Then there's the guys that don't know how to properly stack round bales... instead of putting them flat end to flat end, like a tube wrapper line would do, the stack them side by side with the SIDES TOUCHING, creating a "funnel" as the water is shed off the bales in a rain, the water runs down between them where they touch, and keep the sides of the bales sopping wet, and they cannot dry out due to limited sun exposure and little/no airflow, causing the sides of the bales to rot. End to end, if the bales are tight and square and pushed against each other tight, the ends will practically "seal off" and prevent any water from getting between them.
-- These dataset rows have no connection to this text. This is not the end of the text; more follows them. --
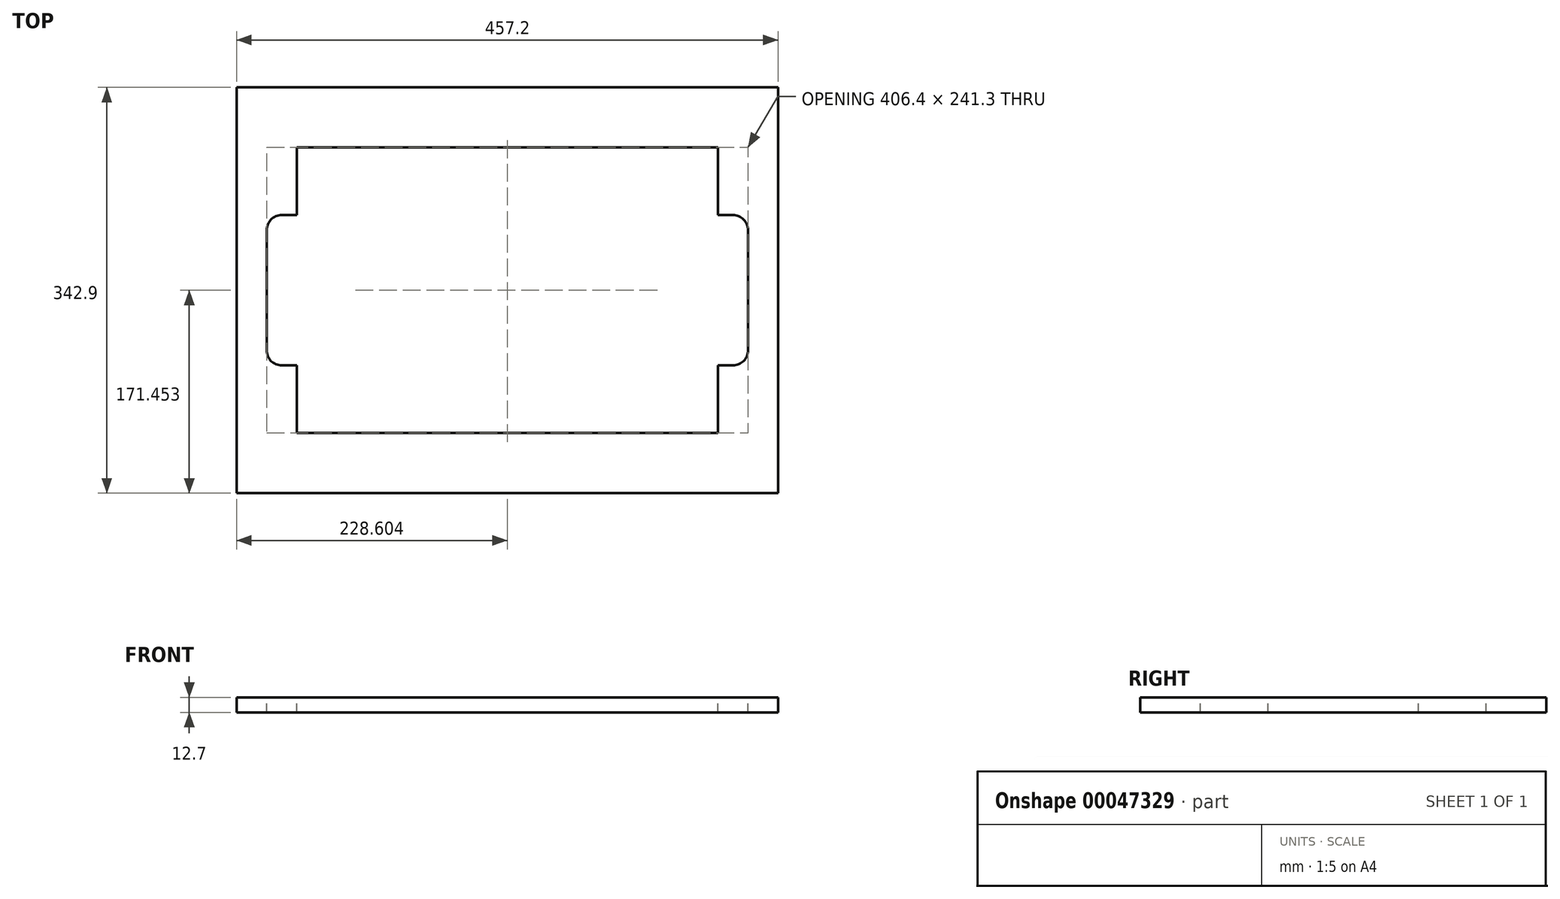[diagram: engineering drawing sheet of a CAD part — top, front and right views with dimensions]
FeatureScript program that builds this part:
annotation { "Feature Type Name" : "Feature", "Feature Type Description" : "" }
export const myFeature = defineFeature(function(context is Context, id is Id, definition is map)
    precondition{}
    {
        {
            var Q0;
            Q0=qCreatedBy(makeId("Top.planeOp"),FACE);
            var sketch = newSketch(context, id + "F0", { "sketchPlane" : qUnion([Q0])});
            skLineSegment(sketch, "E0.bottom", {"start": v(-43.92, 307.18) * mm, "end": v(413.28, 307.18) * mm});
            skLineSegment(sketch, "E0.top", {"start": v(-43.92, -35.72) * mm, "end": v(413.28, -35.72) * mm});
            skLineSegment(sketch, "E0.left", {"start": v(-43.92, 307.18) * mm, "end": v(-43.92, -35.72) * mm});
            skLineSegment(sketch, "E0.right", {"start": v(413.28, 307.18) * mm, "end": v(413.28, -35.72) * mm});
            skSolve(sketch);
        }
        {
            var Q0;
            Q0=makeQuery(id+"F0.imprint","IMPRINT",FACE,{"disambiguationData":[TD([[makeQuery(id+"F0.imprint","IMPRINT",EDGE,{"derivedFrom":sQuery(id+"F0.wireOp",EDGE,"E0.bottom")}),-1.0]])]});
            extrude(context, id + "F1", {"entities" : qUnion([Q0]), "depth" : 12.7 * mm});
        }
        {
            var Q0;
            Q0=makeQuery(id+"F1.opExtrude","CAP_FACE",FACE,{"disambiguationData":[OSD([sQuery(id+"F0.wireOp",EDGE,"E0.bottom"),sQuery(id+"F0.wireOp",EDGE,"E0.top"),sQuery(id+"F0.wireOp",EDGE,"E0.left"),sQuery(id+"F0.wireOp",EDGE,"E0.right")])],"isStart":false});
            var sketch = newSketch(context, id + "F2", { "sketchPlane" : qUnion([Q0])});
            skLineSegment(sketch, "E1.bottom", {"start": v(6.88, 256.38) * mm, "end": v(362.48, 256.38) * mm});
            skLineSegment(sketch, "E1.top", {"start": v(6.88, 15.08) * mm, "end": v(362.48, 15.08) * mm});
            skLineSegment(sketch, "E1.left", {"start": v(6.88, 256.38) * mm, "end": v(6.88, 15.08) * mm});
            skLineSegment(sketch, "E1.right", {"start": v(362.48, 256.38) * mm, "end": v(362.48, 15.08) * mm});
            skSolve(sketch);
        }
        {
            var Q0;
            Q0=makeQuery(id+"F2.imprint","IMPRINT",FACE,{"disambiguationData":[TD([[makeQuery(id+"F2.imprint","IMPRINT",EDGE,{"derivedFrom":sQuery(id+"F2.wireOp",EDGE,"E1.bottom")}),-1.0]])]});
            extrude(context, id + "F3", {"entities" : qUnion([Q0]), "operationType" : NewBodyOperationType.REMOVE, "oppositeDirection" : true, "depth" : 25.4 * mm});
        }
        {
            var Q0;
            Q0=makeQuery(id+"F1.opExtrude","CAP_FACE",FACE,{"disambiguationData":[OSD([sQuery(id+"F0.wireOp",EDGE,"E0.bottom"),sQuery(id+"F0.wireOp",EDGE,"E0.top"),sQuery(id+"F0.wireOp",EDGE,"E0.left"),sQuery(id+"F0.wireOp",EDGE,"E0.right")])],"isStart":false});
            var sketch = newSketch(context, id + "F4", { "sketchPlane" : qUnion([Q0])});
            skLineSegment(sketch, "E2.bottom", {"start": v(6.88, 199.23) * mm, "end": v(-18.52, 199.23) * mm});
            skLineSegment(sketch, "E2.top", {"start": v(6.88, 72.23) * mm, "end": v(-18.52, 72.23) * mm});
            skLineSegment(sketch, "E2.left", {"start": v(6.88, 199.23) * mm, "end": v(6.88, 72.23) * mm});
            skLineSegment(sketch, "E2.right", {"start": v(-18.52, 199.23) * mm, "end": v(-18.52, 72.23) * mm});
            skLineSegment(sketch, "E3.bottom", {"start": v(362.48, 199.23) * mm, "end": v(387.88, 199.23) * mm});
            skLineSegment(sketch, "E3.top", {"start": v(362.48, 72.23) * mm, "end": v(387.88, 72.23) * mm});
            skLineSegment(sketch, "E3.left", {"start": v(362.48, 199.23) * mm, "end": v(362.48, 72.23) * mm});
            skLineSegment(sketch, "E3.right", {"start": v(387.88, 199.23) * mm, "end": v(387.88, 72.23) * mm});
            skSolve(sketch);
        }
        {
            var Q0;
            Q0=makeQuery(id+"F4.imprint","IMPRINT",FACE,{"disambiguationData":[TD([[makeQuery(id+"F4.imprint","IMPRINT",EDGE,{"derivedFrom":sQuery(id+"F4.wireOp",EDGE,"E2.bottom")}),1.0]])]});
            var Q1;
            Q1=makeQuery(id+"F4.imprint","IMPRINT",FACE,{"disambiguationData":[TD([[makeQuery(id+"F4.imprint","IMPRINT",EDGE,{"derivedFrom":sQuery(id+"F4.wireOp",EDGE,"E3.bottom")}),-1.0]])]});
            extrude(context, id + "F5", {"entities" : qUnion([Q0, Q1]), "operationType" : NewBodyOperationType.REMOVE, "oppositeDirection" : true, "depth" : 25.4 * mm});
        }
        {
            var Q0;
            Q0=makeQuery(id+"F5.boolean.opBoolean","COPY",EDGE,{"derivedFrom":makeQuery(id+"F5.opExtrude","SWEPT_EDGE",EDGE,{"disambiguationData":[OSD([sQuery(id+"F4.wireOp",EDGE,"E2.bottom"),sQuery(id+"F4.wireOp",EDGE,"E2.right")])]})});
            var Q1;
            Q1=makeQuery(id+"F5.boolean.opBoolean","COPY",EDGE,{"derivedFrom":makeQuery(id+"F5.opExtrude","SWEPT_EDGE",EDGE,{"disambiguationData":[OSD([sQuery(id+"F4.wireOp",EDGE,"E3.bottom"),sQuery(id+"F4.wireOp",EDGE,"E3.right")])]})});
            var Q2;
            Q2=makeQuery(id+"F5.boolean.opBoolean","COPY",EDGE,{"derivedFrom":makeQuery(id+"F5.opExtrude","SWEPT_EDGE",EDGE,{"disambiguationData":[OSD([sQuery(id+"F4.wireOp",EDGE,"E2.top"),sQuery(id+"F4.wireOp",EDGE,"E2.right")])]})});
            var Q3;
            Q3=makeQuery(id+"F5.boolean.opBoolean","COPY",EDGE,{"derivedFrom":makeQuery(id+"F5.opExtrude","SWEPT_EDGE",EDGE,{"disambiguationData":[OSD([sQuery(id+"F4.wireOp",EDGE,"E3.top"),sQuery(id+"F4.wireOp",EDGE,"E3.right")])]})});
            fillet(context, id + "F6", {"entities" : qUnion([Q0, Q1, Q2, Q3]), "radius" : 12.7 * mm, "tangentPropagation" : true, "allowEdgeOverflow" : false});
        }
    });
Bales with sloppy shoulders, "barrel" shaped bales, or cone-shaped bales don't seal off properly, but the real fix is to make good, tight, regular shaped cylindrical bales.

Ground moisture wicking is another big issue, and why it's ALWAYS a bad idea to store hay on low ground. Some soil types, like our heavy clay, is a lot worse for ground wicking than say sand. Anything you can do to get the bales up off the ground will help prevent or reduce losses from moisture wicking into the bottom of the bales. I used to get "broken" pallets and leftover pallets from the school I worked for, just to haul them off, and used to stack my round bales on them, which reduced ground wicking damage by at least 90%. Of course the wooden pallets wouldn't last but about a year, maybe two, before they were themselves rotting to oblivion. Now we use old light poles laid side by side about 2-3 feet apart, to keep the bales up off the ground and prevent wicking. Works like a champ.
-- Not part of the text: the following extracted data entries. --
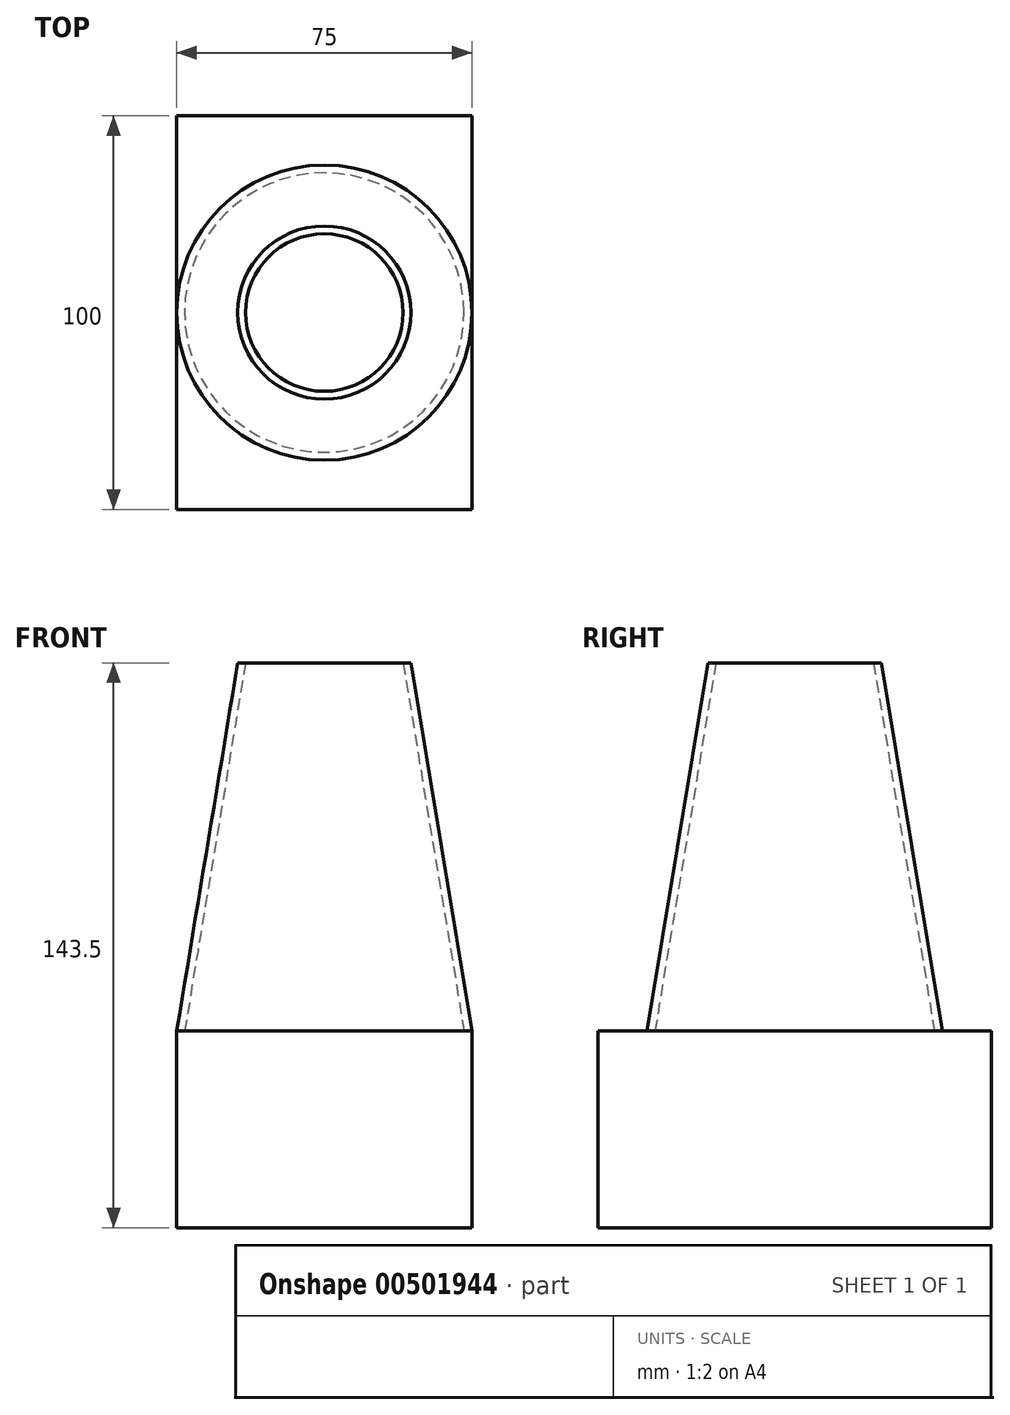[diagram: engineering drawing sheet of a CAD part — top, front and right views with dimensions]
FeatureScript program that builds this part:
annotation { "Feature Type Name" : "Feature", "Feature Type Description" : "" }
export const myFeature = defineFeature(function(context is Context, id is Id, definition is map)
    precondition{}
    {
        {
            var Q0;
            Q0=qCreatedBy(makeId("Top.planeOp"),FACE);
            var sketch = newSketch(context, id + "F0", { "sketchPlane" : qUnion([Q0])});
            skLineSegment(sketch, "E0.bottom", {"start": v(37.5, -50) * mm, "end": v(-37.5, -50) * mm});
            skLineSegment(sketch, "E0.top", {"start": v(37.5, 50) * mm, "end": v(-37.5, 50) * mm});
            skLineSegment(sketch, "E0.left", {"start": v(37.5, -50) * mm, "end": v(37.5, 50) * mm});
            skLineSegment(sketch, "E0.right", {"start": v(-37.5, -50) * mm, "end": v(-37.5, 50) * mm});
            skPoint(sketch, "E0.middle", {"position": v(0, 0) * mm});
            skSolve(sketch);
        }
        {
            var Q0;
            Q0=makeQuery(id+"F0.imprint","IMPRINT",FACE,{"disambiguationData":[TD([[makeQuery(id+"F0.imprint","IMPRINT",EDGE,{"derivedFrom":sQuery(id+"F0.wireOp",EDGE,"E0.bottom")}),-1.0]])]});
            extrude(context, id + "F1", {"entities" : qUnion([Q0]), "oppositeDirection" : true, "depth" : 50 * mm});
        }
        {
            var Q0;
            Q0=qCreatedBy(makeId("Right.planeOp"),FACE);
            var sketch = newSketch(context, id + "F2", { "sketchPlane" : qUnion([Q0])});
            skLineSegment(sketch, "E1", {"start": v(-20, 93.5) * mm, "end": v(-35.5, 0) * mm});
            skLineSegment(sketch, "E2", {"start": v(-35.5, 0) * mm, "end": v(-37.5, 0) * mm});
            skLineSegment(sketch, "E3", {"start": v(-37.5, 0) * mm, "end": v(-22, 93.5) * mm});
            skLineSegment(sketch, "E4", {"start": v(-22, 93.5) * mm, "end": v(-20, 93.5) * mm});
            skLineSegment(sketch, "E5", {"start": v(0, 0) * mm, "end": v(0, 93.5) * mm, "construction": true});
            skSolve(sketch);
        }
        {
            var Q0;
            Q0=makeQuery(id+"F2.imprint","IMPRINT",FACE,{"disambiguationData":[TD([[makeQuery(id+"F2.imprint","IMPRINT",EDGE,{"derivedFrom":sQuery(id+"F2.wireOp",EDGE,"E1")}),-1.0]])]});
            var Q1;
            Q1=sQuery(id+"F2.wireOp",EDGE,"E5");
            revolve(context, id + "F3", {"operationType" : NewBodyOperationType.ADD, "entities" : qUnion([Q0]), "axis" : qUnion([Q1]), "revolveType" : RevolveType.FULL});
        }
    });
Hard to believe how many guys I see that STILL don't have a clue how to properly store round bales outside, though... and probably 80-90% of the round bales are stored outside in this area...

Later! OL JR


----------



## mlappin

I hear that.

Done the pallet thing as well. Works okay, can s*ck in the winter when the pallets freeze down.

My buddy that I just delivered three hundred bales too had some sand so light he could stack on it with no rock or pallets, cover the whole thing with a tarp and maybe loose 1/2" on the bottom.
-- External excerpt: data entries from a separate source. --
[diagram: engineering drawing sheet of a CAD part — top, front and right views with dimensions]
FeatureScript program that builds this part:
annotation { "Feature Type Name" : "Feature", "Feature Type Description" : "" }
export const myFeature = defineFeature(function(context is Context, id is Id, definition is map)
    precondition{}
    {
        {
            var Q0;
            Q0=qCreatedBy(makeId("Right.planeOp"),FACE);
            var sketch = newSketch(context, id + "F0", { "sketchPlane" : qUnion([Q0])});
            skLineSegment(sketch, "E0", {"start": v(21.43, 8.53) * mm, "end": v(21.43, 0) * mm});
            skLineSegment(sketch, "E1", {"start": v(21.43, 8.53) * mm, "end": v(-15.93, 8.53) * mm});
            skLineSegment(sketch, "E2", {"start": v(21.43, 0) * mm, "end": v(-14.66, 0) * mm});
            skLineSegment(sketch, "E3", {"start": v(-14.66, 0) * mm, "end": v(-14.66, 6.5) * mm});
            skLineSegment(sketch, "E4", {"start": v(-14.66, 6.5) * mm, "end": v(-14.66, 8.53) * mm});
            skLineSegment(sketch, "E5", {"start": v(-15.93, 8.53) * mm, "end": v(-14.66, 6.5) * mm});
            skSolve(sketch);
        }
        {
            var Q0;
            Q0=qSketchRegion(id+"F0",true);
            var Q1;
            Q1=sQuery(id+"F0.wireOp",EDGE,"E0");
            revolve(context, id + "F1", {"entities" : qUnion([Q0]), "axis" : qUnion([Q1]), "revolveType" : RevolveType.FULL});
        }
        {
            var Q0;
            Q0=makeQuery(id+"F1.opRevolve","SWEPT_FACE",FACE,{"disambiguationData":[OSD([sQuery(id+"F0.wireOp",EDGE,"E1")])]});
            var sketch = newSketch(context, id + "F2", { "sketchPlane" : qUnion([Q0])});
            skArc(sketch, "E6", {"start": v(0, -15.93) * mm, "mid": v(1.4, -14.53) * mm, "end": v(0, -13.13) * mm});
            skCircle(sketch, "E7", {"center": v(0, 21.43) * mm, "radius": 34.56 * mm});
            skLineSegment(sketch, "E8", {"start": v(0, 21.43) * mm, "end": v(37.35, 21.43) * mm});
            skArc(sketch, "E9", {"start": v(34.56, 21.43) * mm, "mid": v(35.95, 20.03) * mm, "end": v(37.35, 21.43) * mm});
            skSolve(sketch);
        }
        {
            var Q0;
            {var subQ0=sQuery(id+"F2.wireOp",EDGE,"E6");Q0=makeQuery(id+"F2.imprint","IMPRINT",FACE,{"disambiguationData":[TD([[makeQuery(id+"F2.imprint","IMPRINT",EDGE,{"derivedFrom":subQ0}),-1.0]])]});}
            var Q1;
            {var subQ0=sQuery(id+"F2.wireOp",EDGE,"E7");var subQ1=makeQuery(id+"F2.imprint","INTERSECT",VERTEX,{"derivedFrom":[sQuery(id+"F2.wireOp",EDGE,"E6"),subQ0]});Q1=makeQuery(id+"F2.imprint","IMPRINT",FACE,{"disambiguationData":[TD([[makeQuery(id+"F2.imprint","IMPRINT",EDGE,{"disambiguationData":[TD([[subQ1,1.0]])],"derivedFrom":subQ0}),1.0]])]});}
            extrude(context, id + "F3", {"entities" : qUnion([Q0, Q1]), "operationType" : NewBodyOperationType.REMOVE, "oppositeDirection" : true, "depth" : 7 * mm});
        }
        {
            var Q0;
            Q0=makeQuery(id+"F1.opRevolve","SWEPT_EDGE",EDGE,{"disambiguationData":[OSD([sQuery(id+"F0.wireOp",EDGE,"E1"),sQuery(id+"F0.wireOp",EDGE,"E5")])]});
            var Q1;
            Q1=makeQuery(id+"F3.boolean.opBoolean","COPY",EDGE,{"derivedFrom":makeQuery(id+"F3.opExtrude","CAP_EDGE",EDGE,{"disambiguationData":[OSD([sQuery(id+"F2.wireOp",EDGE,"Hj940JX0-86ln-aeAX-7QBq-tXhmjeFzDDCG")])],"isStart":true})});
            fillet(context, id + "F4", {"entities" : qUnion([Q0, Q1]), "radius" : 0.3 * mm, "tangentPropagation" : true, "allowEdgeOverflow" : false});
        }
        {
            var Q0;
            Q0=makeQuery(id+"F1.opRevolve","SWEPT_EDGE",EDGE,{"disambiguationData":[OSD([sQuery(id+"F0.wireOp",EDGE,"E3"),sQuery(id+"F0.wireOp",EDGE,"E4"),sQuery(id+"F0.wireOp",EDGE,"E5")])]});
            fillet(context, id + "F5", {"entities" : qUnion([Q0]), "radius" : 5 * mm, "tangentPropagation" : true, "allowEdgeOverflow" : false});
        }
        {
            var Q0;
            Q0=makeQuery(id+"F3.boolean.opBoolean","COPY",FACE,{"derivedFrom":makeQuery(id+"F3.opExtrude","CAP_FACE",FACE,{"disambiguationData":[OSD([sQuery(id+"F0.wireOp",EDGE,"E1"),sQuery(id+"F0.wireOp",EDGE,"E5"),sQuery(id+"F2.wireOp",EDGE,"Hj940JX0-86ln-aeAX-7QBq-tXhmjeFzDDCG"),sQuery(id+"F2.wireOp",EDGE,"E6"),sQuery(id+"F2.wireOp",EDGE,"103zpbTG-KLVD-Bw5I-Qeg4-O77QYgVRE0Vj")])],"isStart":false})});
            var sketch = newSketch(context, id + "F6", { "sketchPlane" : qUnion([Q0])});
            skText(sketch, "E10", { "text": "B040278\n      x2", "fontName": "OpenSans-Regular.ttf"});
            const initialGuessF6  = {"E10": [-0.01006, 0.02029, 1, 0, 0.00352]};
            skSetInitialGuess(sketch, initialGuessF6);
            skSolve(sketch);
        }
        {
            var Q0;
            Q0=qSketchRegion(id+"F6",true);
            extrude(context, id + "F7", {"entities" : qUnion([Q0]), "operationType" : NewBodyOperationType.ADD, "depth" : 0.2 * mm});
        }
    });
Have an idjit down the road from one of my larger hay fields, every year he stacks em 3-2-1, a couple rows even of 3-2-1, then never covers it, then spends weeks in the spring with an old manure spreader spreading rotten hay and twine all over his pastures. That is any twine that doesn't get wrapped around the rear beater.


----------



## luke strawwalker

mlappin said:


> I hear that.
> 
> Done the pallet thing as well. Works okay, can s*ck in the winter when the pallets freeze down.
> 
> My buddy that I just delivered three hundred bales too had some sand so light he could stack on it with no rock or pallets, cover the whole thing with a tarp and maybe loose 1/2" on the bottom.
> 
> Have an idjit down the road from one of my larger hay fields, every year he stacks em 3-2-1, a couple rows even of 3-2-1, then never covers it, then spends weeks in the spring with an old manure spreader spreading rotten hay and twine all over his pastures. That is any twine that doesn't get wrapped around the rear beater.


Yes, I've seen some idgits do that around here too... and in this are where we get 46 inches of rain in a NORMAL year (this year were there already!) and yet some morons still stack 2-1 or 3-2-1 on top of each other... bottom rows are basically trash... they melt like sugar cubes in a cup of hot coffee.

Takes all kinds I guess...

Later! OL JR


----------



## mlappin

Normal here is 40" for rain.


----------



## ARD Farm

Thats what I have hoop buildings for.... round bale storage.


----------